* **Exercise requirements**
In the entries below, find each line with the string "YEAR" and copy it.

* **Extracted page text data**
================================
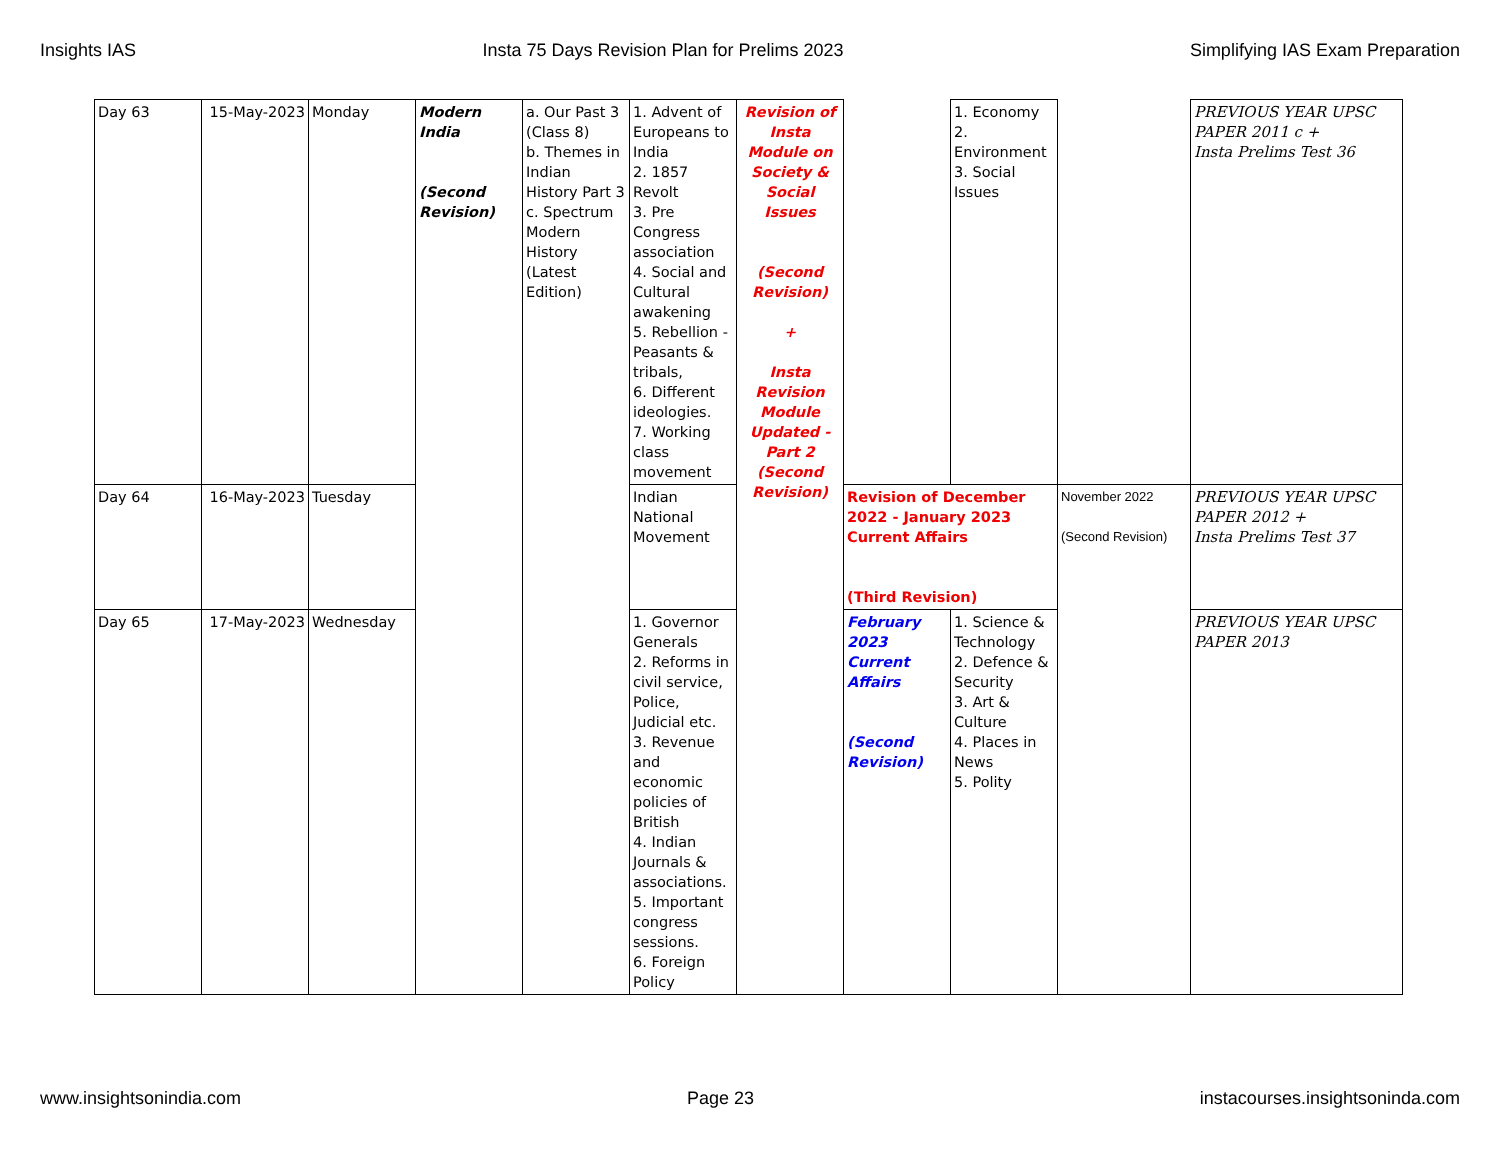Insights IAS Insta 75 Days Revision Plan for Prelims 2023 Simplifying IAS Exam Preparation
| Day 63 | 15-May-2023 | Monday | Modern India (Second Revision) | a. Our Past 3 (Class 8) b. Themes in Indian History Part 3 c. Spectrum Modern History (Latest Edition) | 1. Advent of Europeans to India 2. 1857 Revolt 3. Pre Congress association 4. Social and Cultural awakening 5. Rebellion - Peasants & tribals, 6. Different ideologies. 7. Working class movement | Revision of Insta Module on Society & Social Issues (Second Revision) + Insta Revision Module Updated - Part 2 (Second Revision) | | 1. Economy 2. Environment 3. Social Issues | | PREVIOUS YEAR UPSC PAPER 2011 c + Insta Prelims Test 36 |
| Day 64 | 16-May-2023 | Tuesday | | | Indian National Movement | | Revision of December 2022 - January 2023 Current Affairs (Third Revision) | | November 2022 (Second Revision) | PREVIOUS YEAR UPSC PAPER 2012 + Insta Prelims Test 37 |
| Day 65 | 17-May-2023 | Wednesday | | | 1. Governor Generals 2. Reforms in civil service, Police, Judicial etc. 3. Revenue and economic policies of British 4. Indian Journals & associations. 5. Important congress sessions. 6. Foreign Policy | | February 2023 Current Affairs (Second Revision) | 1. Science & Technology 2. Defence & Security 3. Art & Culture 4. Places in News 5. Polity | | PREVIOUS YEAR UPSC PAPER 2013 |
www.insightsonindia.com Page 23 instacourses.insightsoninda.com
================================
* **Output for this task**
| Day 63 | 15-May-2023 | Monday | Modern India (Second Revision) | a. Our Past 3 (Class 8) b. Themes in Indian History Part 3 c. Spectrum Modern History (Latest Edition) | 1. Advent of Europeans to India 2. 1857 Revolt 3. Pre Congress association 4. Social and Cultural awakening 5. Rebellion - Peasants & tribals, 6. Different ideologies. 7. Working class movement | Revision of Insta Module on Society & Social Issues (Second Revision) + Insta Revision Module Updated - Part 2 (Second Revision) | | 1. Economy 2. Environment 3. Social Issues | | PREVIOUS YEAR UPSC PAPER 2011 c + Insta Prelims Test 36 |
| Day 64 | 16-May-2023 | Tuesday | | | Indian National Movement | | Revision of December 2022 - January 2023 Current Affairs (Third Revision) | | November 2022 (Second Revision) | PREVIOUS YEAR UPSC PAPER 2012 + Insta Prelims Test 37 |
| Day 65 | 17-May-2023 | Wednesday | | | 1. Governor Generals 2. Reforms in civil service, Police, Judicial etc. 3. Revenue and economic policies of British 4. Indian Journals & associations. 5. Important congress sessions. 6. Foreign Policy | | February 2023 Current Affairs (Second Revision) | 1. Science & Technology 2. Defence & Security 3. Art & Culture 4. Places in News 5. Polity | | PREVIOUS YEAR UPSC PAPER 2013 |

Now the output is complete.